What You Should Never Do When Your Cat Scratches Furniture

When trying to stop your cat from scratching furniture and carpeting, there are several things you should avoid doing.

  1. Declawing your cat

    Avoid declawing your cat. While most cat parents are of the view that there are benefits of declawing cats, it can't be ignored that it is a painful and drastic procedure involving the removal of both the claw and the first toe bone.

    This extreme measure doesn't eliminate a cat's instinct to scratch, causing frustration, anxiety, and potential aggression.

    Unable to engage in what is normal behavior for them, cats may resort to biting as a last resort. They can consider it an alternative expression, making declawing a harmful and ineffective solution for preventing furniture and carpet damage.

  2. Punishing your cat

    Avoid punishing your cat for scratching. This means refraining from loud yelling, prolonged scolding, using a squirt bottle to spray water, or throwing things at or near your cat as a form of discipline.

  3. Forcing your cat to use the scratching post

    Don't physically force your cat to use a new scratcher, like placing their paws on it and making them drag their claws. Cats find this kind of unwanted physical contact threatening and may react with anxiety, fear, or aggression.

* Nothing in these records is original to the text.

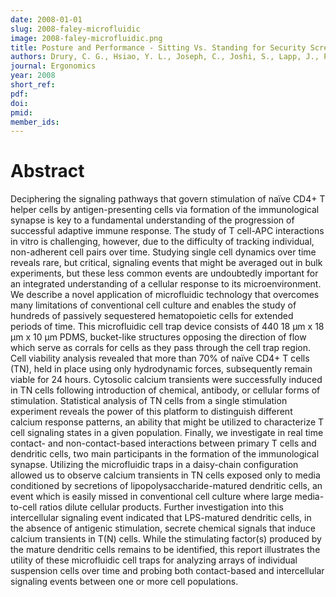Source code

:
 ```yaml
---
date: 2008-01-01
slug: 2008-faley-microfluidic
image: 2008-faley-microfluidic.png
title: Posture and Performance - Sitting Vs. Standing for Security Screening.
authors: Drury, C. G., Hsiao, Y. L., Joseph, C., Joshi, S., Lapp, J., Pennathur, P. R.
journal: Ergonomics
year: 2008
short_ref: 
pdf: 
doi: 
pmid: 
member_ids: 
---
```


# Abstract

Deciphering the signaling pathways that govern stimulation of naïve CD4+ T helper cells by antigen-presenting cells via formation of the immunological synapse is key to a fundamental understanding of the progression of successful adaptive immune response. The study of T cell-APC interactions in vitro is challenging, however, due to the difficulty of tracking individual, non-adherent cell pairs over time. Studying single cell dynamics over time reveals rare, but critical, signaling events that might be averaged out in bulk experiments, but these less common events are undoubtedly important for an integrated understanding of a cellular response to its microenvironment. We describe a novel application of microfluidic technology that overcomes many limitations of conventional cell culture and enables the study of hundreds of passively sequestered hematopoietic cells for extended periods of time. This microfluidic cell trap device consists of 440 18 μm x 18 μm x 10 μm PDMS, bucket-like structures opposing the direction of flow which serve as corrals for cells as they pass through the cell trap region. Cell viability analysis revealed that more than 70% of naïve CD4+ T cells (TN), held in place using only hydrodynamic forces, subsequently remain viable for 24 hours. Cytosolic calcium transients were successfully induced in TN cells following introduction of chemical, antibody, or cellular forms of stimulation. Statistical analysis of TN cells from a single stimulation experiment reveals the power of this platform to distinguish different calcium response patterns, an ability that might be utilized to characterize T cell signaling states in a given population. Finally, we investigate in real time contact- and non-contact-based interactions between primary T cells and dendritic cells, two main participants in the formation of the immunological synapse. Utilizing the microfluidic traps in a daisy-chain configuration allowed us to observe calcium transients in TN cells exposed only to media conditioned by secretions of lipopolysaccharide-matured dendritic cells, an event which is easily missed in conventional cell culture where large media-to-cell ratios dilute cellular products. Further investigation into this intercellular signaling event indicated that LPS-matured dendritic cells, in the absence of antigenic stimulation, secrete chemical signals that induce calcium transients in T(N) cells. While the stimulating factor(s) produced by the mature dendritic cells remains to be identified, this report illustrates the utility of these microfluidic cell traps for analyzing arrays of individual suspension cells over time and probing both contact-based and intercellular signaling events between one or more cell populations.
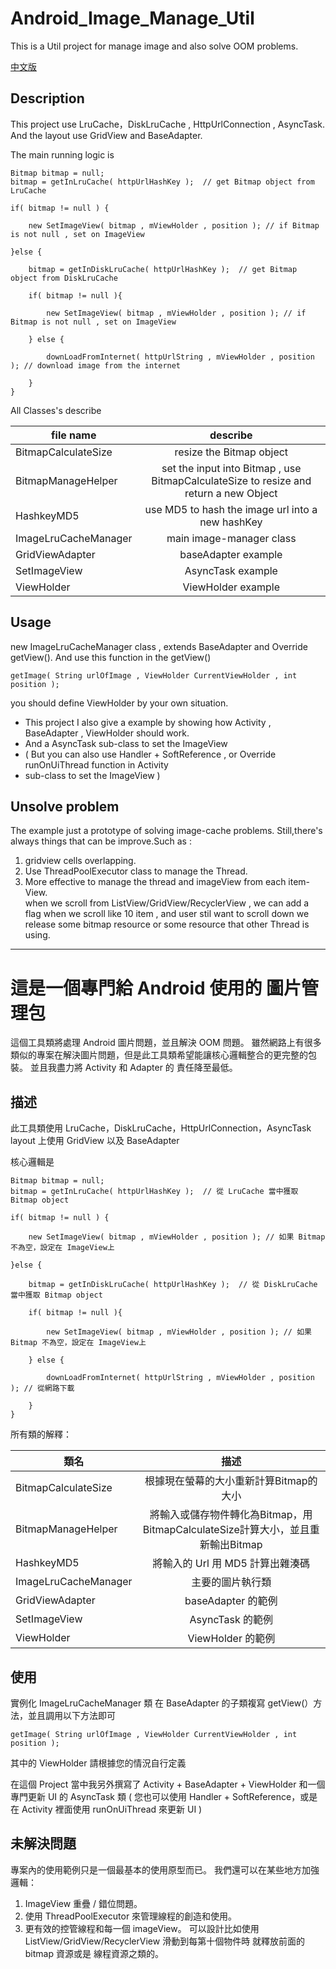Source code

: # Android_Image_Manage_Util 
This is a Util project for manage image and also solve OOM problems.

[中文版](#中文版)

## Description

This project use LruCache，DiskLruCache , HttpUrlConnection , AsyncTask.
And the layout use GridView and BaseAdapter.

The main running logic is
```
Bitmap bitmap = null;
bitmap = getInLruCache( httpUrlHashKey );  // get Bitmap object from LruCache

if( bitmap != null ) {

    new SetImageView( bitmap , mViewHolder , position ); // if Bitmap is not null , set on ImageView

}else {

    bitmap = getInDiskLruCache( httpUrlHashKey );  // get Bitmap object from DiskLruCache

    if( bitmap != null ){

        new SetImageView( bitmap , mViewHolder , position ); // if Bitmap is not null , set on ImageView

    } else {
    
        downLoadFromInternet( httpUrlString , mViewHolder , position ); // download image from the internet
    
    }
}
```
All Classes's describe

| file name           | describe      |
| ------------------- |:-------------:|
|BitmapCalculateSize|resize the Bitmap object|
|BitmapManageHelper| set the input into Bitmap , use BitmapCalculateSize to resize and return a new Object |
|HashkeyMD5|use MD5 to hash the image url into a new hashKey|
|ImageLruCacheManager|main image-manager class|
|GridViewAdapter|baseAdapter example|
|SetImageView|AsyncTask example|
|ViewHolder|ViewHolder example|

## Usage

new ImageLruCacheManager class , extends BaseAdapter and Override getView().
And use this function in the getView()
```
getImage( String urlOfImage , ViewHolder CurrentViewHolder , int position );
```
you should define ViewHolder by your own situation.

* This project I also give a example by showing how Activity , BaseAdapter , ViewHolder should work.
* And a AsyncTask sub-class to set the ImageView
* ( But you can also use Handler + SoftReference , or Override runOnUiThread function in Activity 
*   sub-class to set the ImageView )

## Unsolve problem

The example just a prototype of solving image-cache problems.
Still,there's always things that can be improve.Such as :

1. gridview cells overlapping.
2. Use ThreadPoolExecutor class to manage the Thread.
3. More effective to manage the thread and imageView from each item-View.  
   when we scroll from ListView/GridView/RecyclerView , we can add a flag 
   when we scroll like 10 item , and user stil want to scroll down
   we release some bitmap resource or some resource that other Thread is using.

---

<a name="中文版"/>

# 這是一個專門給 Android 使用的 圖片管理包
這個工具類將處理 Android 圖片問題，並且解決 OOM 問題。
雖然網路上有很多類似的專案在解決圖片問題，但是此工具類希望能讓核心邏輯整合的更完整的包裝。
並且我盡力將 Activity 和 Adapter 的 責任降至最低。


## 描述

此工具類使用 LruCache，DiskLruCache，HttpUrlConnection，AsyncTask
layout 上使用 GridView 以及 BaseAdapter

核心邏輯是

```
Bitmap bitmap = null;
bitmap = getInLruCache( httpUrlHashKey );  // 從 LruCache 當中獲取 Bitmap object

if( bitmap != null ) {

    new SetImageView( bitmap , mViewHolder , position ); // 如果 Bitmap 不為空，設定在 ImageView上

}else {

    bitmap = getInDiskLruCache( httpUrlHashKey );  // 從 DiskLruCache 當中獲取 Bitmap object

    if( bitmap != null ){

        new SetImageView( bitmap , mViewHolder , position ); // 如果 Bitmap 不為空，設定在 ImageView上

    } else {
    
        downLoadFromInternet( httpUrlString , mViewHolder , position ); // 從網路下載
    
    }
}
```

所有類的解釋：

| 類名          | 描述      |
| ------------------- |:-------------:|
|BitmapCalculateSize|根據現在螢幕的大小重新計算Bitmap的大小|
|BitmapManageHelper| 將輸入或儲存物件轉化為Bitmap，用BitmapCalculateSize計算大小，並且重新輸出Bitmap |
|HashkeyMD5|將輸入的 Url 用 MD5 計算出雜湊碼|
|ImageLruCacheManager|主要的圖片執行類|
|GridViewAdapter|baseAdapter 的範例|
|SetImageView|AsyncTask 的範例|
|ViewHolder|ViewHolder 的範例|

## 使用

實例化 ImageLruCacheManager 類
在 BaseAdapter 的子類複寫 getView(）方法，並且調用以下方法即可
```
getImage( String urlOfImage , ViewHolder CurrentViewHolder , int position );
```
其中的 ViewHolder 請根據您的情況自行定義

在這個 Project 當中我另外撰寫了 Activity + BaseAdapter + ViewHolder
和一個專門更新 UI 的 AsyncTask 類
( 您也可以使用 Handler + SoftReference，或是在 Activity 裡面使用 runOnUiThread 來更新 UI  )

## 未解決問題

專案內的使用範例只是一個最基本的使用原型而已。
我們還可以在某些地方加強邏輯：

1. ImageView 重疊 / 錯位問題。
2. 使用 ThreadPoolExecutor 來管理線程的創造和使用。
3. 更有效的控管線程和每一個 imageView。
   可以設計比如使用 ListView/GridView/RecyclerView 滑動到每第十個物件時
   就釋放前面的 bitmap 資源或是 線程資源之類的。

    Forcing contact in this way can harm your bond with your cat, as they perceive it as a threat to their safety and well-being and may rebel as a response.

Final Words

To sum up, keeping your home scratch-free from your cat involves understanding why they scratch. Attention seeking, claw sharpening, boredom, or scent marking are some of the reasons we have outlined in this blog.

To address this issue, use scratching posts near their favorite spots, play with them using toys, and make their environment interesting. Avoid harmful methods like declawing or punishing.

By being patient and consistent, you can have a happy and comfy home for both you and your cat.